Sentuh Akar Masalah untuk Tangani Karhutla!

Reading time: 2 menit
Karhutla rentan terjadi di tahun 2023. Foto: BNPB

Jakarta (Greeners) – Ancaman kebakaran hutan dan lahan (karhutla) kembali mengintai di tahun 2023. Hal ini mengindikasikan penanganan karhutla belum menyentuh akar masalahnya.

Juru kampanye Pantau Gambut Wahyu A Perdana mengatakan, akibat kegagalan ini penanganan karhutla hanya berfokus pada pemadaman api tanpa menyentuh masalah substantif, yaitu kerusakan ekosistem gambut yang memperparah dampak kebakaran.

“Kebijakan perlindungan ekosistem gambut pun direduksi dengan hadirnya UU Cipta Kerja (Peppu) yang justru memberi kelonggaran pada kasus keterlanjuran di kawasan hutan,” kata Wahyu dalam keterangannya.

Menurutnya, Badan Pengawas Keuangan (BPK) menyebut, setidaknya 2,9 juta hektare perkebunan sawit beroperasi di dalam kawasan hutan secara tidak sah.

“Kedua, lemahnya penegakan hukum yang menyebabkan karhutla terjadi secara berulang di lokasi yang sama,” ucapnya.

Lemahnya Kekuatan Hukum

Selama periode tahun 2015-2019 telah terakumulasi 1,4 juta hektare gambut yang terbakar, 70 % (1,02 juta hektare) terjadi di dalam area konsesi. Lalu 36 % (527,9 hektare) terbakar lebih dari satu kali.

Situasi menjadi semakin kompleks ketika Mahkamah Agung memenangkan Pengajuan Kembali (PK) yang Presiden Jokowi ajukan di tahun 2022 pada gugatan citizen law suit (CLS) karhutla di Kalimantan Tengah yang sebelumnya telah dimenangkan warga pada tahun 2019.

“Jelas ini adalah cerminan melemahnya kekuatan hukum dalam menangani kasus karhutla,” imbuh Wahyu.

Dalam studi Pantau Gambut “Kerentanan Kebakaran Hutan dan Lahan Tahun 2023 pada Wilayah Kesatuan Hidrologis Gambut (KHG) di Indonesia” menemukan kawasan gambut rentan terbakar.

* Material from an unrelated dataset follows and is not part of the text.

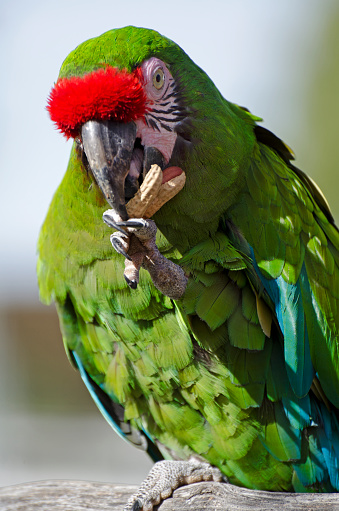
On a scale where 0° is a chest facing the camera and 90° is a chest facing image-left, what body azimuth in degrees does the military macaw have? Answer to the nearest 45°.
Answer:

Gambut yang terbakar akan melepaskan emisi karbon. Foto: Freepik

Tingkat Kerentanan Karhutla Tinggi

Dari studi dataset tahun 2015-2019, Pantau Gambut menemukan 16,4 juta hektare area gambut di Indonesia rentan terbakar. Adapun area seluas 3,8 juta hektare masuk ke dalam kategori kerentanan tinggi (high risk).

“Sementara, 12,6 juta hektare tergolong ke dalam kerentanan sedang (medium risk),”  ujar Peneliti dan Analis Data Pantau Gambut Almi Ramadhi.

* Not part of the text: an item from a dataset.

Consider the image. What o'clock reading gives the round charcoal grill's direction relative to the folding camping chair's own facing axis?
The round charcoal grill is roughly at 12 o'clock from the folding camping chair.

Provinsi Papua Selatan menjadi provinsi dengan KHG rentan terbanyak. Hampir 97 % dari total 1.421 hektare area KHG Sungai Ifuleki Bian– Sungai Dalik berada pada tingkat kerentanan tinggi.

Pantau Gambut juga menemukan wilayah dengan risiko tinggi terluas berada pada Provinsi Kalimantan Tengah. Total luasnya lebih dari 1,13 juta hektare yang tersebar pada 13 KHG.

Ironisnya, KHG Sungai Kahayan–Sungai Sebangau ini di dalam eks-PLG (Proyek Pengembangan Lahan Gambut) satu juta hektare pada masa Soeharto. Saat ini, sebagian eks-PLG menjadi bagian dari proyek food estate.

Pantau Gambut juga melakukan analisis titik panas (hotspot) 1.275 hotspot. Indikasi karhutla dalam empat minggu, terhitung sejak bulan Januari hingga Februari 2023. Yang perlu menjadi perhatian adalah 381 titik panas di wilayah high risk dan 520 titik panas di medium risk.

Menurut Almi temuan-temuan di atas mengindikasikan adanya korelasi antara ekosistem gambut, kerentanan karhutla, dan kebakaran berulang. Kondisi ini seharusnya menjadi upaya mengoreksi kebijakan dan mengevaluasi konsesi (khususnya yang beroperasi di atas lahan gambut).